I felt like sharing a recent story that allowed us identify a bot in a haystack thanks to Scylla.
The scenario¶
While working on loading up 2B+ of rows into Scylla from Hive (using Spark), we noticed a strange behaviour in the performances of one of our nodes:
So we started wondering why that server in blue was having those peaks of load and was clearly diverging from the two others... As we obviously expect the three nodes to behave the same, there were two options on the table:
- hardware problem on the node
- bad data distribution (bad schema design? consistent hash problem?)
We shared this with our pals from ScyllaDB and started working on finding out what was going on.
The investigation¶
Hardware?¶
Hardware problem was pretty quickly evicted, nothing showed up on the monitoring and on the kernel logs. I/O queues and throughput were good:
Data distribution?¶
Avi Kivity (ScyllaDB's CTO) quickly got the feeling that something was wrong with the data distribution and that we could be facing a hotspot situation.
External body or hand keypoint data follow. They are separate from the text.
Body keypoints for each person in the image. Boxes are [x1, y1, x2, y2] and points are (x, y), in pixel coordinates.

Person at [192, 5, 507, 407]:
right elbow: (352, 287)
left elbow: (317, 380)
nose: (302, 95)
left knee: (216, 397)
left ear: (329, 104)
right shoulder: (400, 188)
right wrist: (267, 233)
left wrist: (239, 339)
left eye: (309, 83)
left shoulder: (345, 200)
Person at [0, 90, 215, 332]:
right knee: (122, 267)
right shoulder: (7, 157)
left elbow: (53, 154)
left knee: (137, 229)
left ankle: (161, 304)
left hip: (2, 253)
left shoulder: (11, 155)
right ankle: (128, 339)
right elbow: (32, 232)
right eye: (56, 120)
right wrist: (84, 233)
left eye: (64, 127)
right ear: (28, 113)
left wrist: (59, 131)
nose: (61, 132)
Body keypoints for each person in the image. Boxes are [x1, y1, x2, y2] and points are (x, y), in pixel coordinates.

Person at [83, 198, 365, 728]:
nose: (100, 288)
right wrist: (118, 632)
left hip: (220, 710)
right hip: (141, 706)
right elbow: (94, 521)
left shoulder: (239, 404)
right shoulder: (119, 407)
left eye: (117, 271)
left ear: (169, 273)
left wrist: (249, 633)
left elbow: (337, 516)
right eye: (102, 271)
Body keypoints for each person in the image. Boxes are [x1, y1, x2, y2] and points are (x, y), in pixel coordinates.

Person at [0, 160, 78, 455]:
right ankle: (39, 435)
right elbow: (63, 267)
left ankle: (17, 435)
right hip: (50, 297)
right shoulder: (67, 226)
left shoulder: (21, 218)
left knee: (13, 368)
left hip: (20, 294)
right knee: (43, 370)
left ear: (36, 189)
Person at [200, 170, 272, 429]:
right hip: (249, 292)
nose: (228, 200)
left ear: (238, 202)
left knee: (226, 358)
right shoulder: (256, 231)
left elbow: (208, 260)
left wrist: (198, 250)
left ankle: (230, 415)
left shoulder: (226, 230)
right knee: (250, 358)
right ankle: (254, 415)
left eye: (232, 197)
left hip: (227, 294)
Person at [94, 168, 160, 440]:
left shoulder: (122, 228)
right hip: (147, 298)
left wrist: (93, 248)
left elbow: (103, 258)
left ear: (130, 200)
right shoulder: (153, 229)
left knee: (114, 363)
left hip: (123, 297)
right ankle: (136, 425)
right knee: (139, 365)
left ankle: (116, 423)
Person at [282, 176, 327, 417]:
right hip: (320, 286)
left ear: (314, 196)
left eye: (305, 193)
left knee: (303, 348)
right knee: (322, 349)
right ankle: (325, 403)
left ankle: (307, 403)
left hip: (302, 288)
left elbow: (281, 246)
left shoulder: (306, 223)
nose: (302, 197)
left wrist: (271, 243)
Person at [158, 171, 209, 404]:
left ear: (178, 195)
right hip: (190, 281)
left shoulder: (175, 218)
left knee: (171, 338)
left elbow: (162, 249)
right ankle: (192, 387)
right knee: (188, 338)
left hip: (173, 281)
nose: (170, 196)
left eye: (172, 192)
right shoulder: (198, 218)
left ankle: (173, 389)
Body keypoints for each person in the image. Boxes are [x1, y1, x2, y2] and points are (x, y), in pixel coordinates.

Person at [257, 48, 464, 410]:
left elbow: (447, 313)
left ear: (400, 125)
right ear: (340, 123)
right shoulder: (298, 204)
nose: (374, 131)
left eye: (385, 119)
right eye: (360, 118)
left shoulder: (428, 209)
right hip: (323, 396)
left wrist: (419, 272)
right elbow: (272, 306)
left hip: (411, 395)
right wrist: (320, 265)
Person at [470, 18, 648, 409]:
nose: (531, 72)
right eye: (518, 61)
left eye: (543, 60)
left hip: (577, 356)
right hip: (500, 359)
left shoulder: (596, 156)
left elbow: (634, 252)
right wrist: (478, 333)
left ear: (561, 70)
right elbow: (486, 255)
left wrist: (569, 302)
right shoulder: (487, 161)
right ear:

He quickly nailed it down to shard 44 thanks to the scylla-grafana-monitoring platform.
Data is distributed between shards that are stored on nodes (consistent hash ring). This distribution is done by hashing the primary key of your data which dictates the shard it belongs to (and thus the node(s) where the shard is stored).
If one of your keys is over represented in your original data set, then the shard it belongs to can be overly populated and the related node overloaded. This is called a hotspot situation.
tracing queries¶
The first step was to trace queries in Scylla to try to get deeper into the hotspot analysis. So we enabled tracing using the following formula to get about 1 trace per second in the system_traces namespace.
tracing probability = 1 / expected requests per second throughput
In our case, we were doing between 90K req/s and 150K req/s so we settled for 100K req/s to be safe and enabled tracing on our nodes like this:
# nodetool settraceprobability 0.00001
Turns out tracing didn't help very much in our case because the traces do not include the query parameters in Scylla 2.1, it is becoming available in the soon to be released 2.2 version.
NOTE: traces expire on the tables, make sure your TRUNCATE the events and sessions tables while iterating. Else you will have to wait for the next gc_grace_period (10 days by default) before they are actually removed. If you do not do that and generate millions of traces like we did, querying the mentioned tables will likely time out because of the "tombstoned" rows even if there is no trace inside any more.
looking at cfhistograms¶
Glauber Costa was also helping on the case and got us looking at the cfhistograms of the tables we were pushing data to. That proved to be clearly highlighting a hotspot problem:
histograms
Percentile SSTables Write Latency Read Latency Partition Size Cell Count
(micros) (micros) (bytes)
50% 0,00 6,00 0,00 258 2
75% 0,00 6,00 0,00 535 5
95% 0,00 8,00 0,00 1916 24
98% 0,00 11,72 0,00 3311 50
99% 0,00 28,46 0,00 5722 72
Min 0,00 2,00 0,00 104 0
Max 0,00 45359,00 0,00 14530764 182785
What this basically means is that 99% percentile of our partitions are small (5KB) while the biggest is 14MB! That's a huge difference and clearly shows that we have a hotspot on a partition somewhere.
So now we know for sure that we have an over represented key in our data set, but what key is it and why?
The culprit¶
So we looked at the cardinality of our data set keys which are SHA256 hashes and found out that indeed we had one with more than 1M occurrences while the second highest one was around 100K!...
Now that we had the main culprit hash, we turned to our data streaming pipeline to figure out what kind of event was generating the data associated to the given SHA256 hash... and surprise! It was a client's quality assurance bot that was constantly browsing their own website with legitimate behaviour and identity credentials associated to it.
So we modified our pipeline to detect this bot and discard its events so that it stops polluting our databases with fake data. Then we cleaned up the million of events worth of mess and traces we stored about the bot.
The aftermath¶
Finally, we cleared out the data in Scylla and tried again from scratch. Needless to say that the curves got way better and are exactly what we should expect from a well balanced cluster:
Thanks a lot to the ScyllaDB team for their thorough help and high spirited support!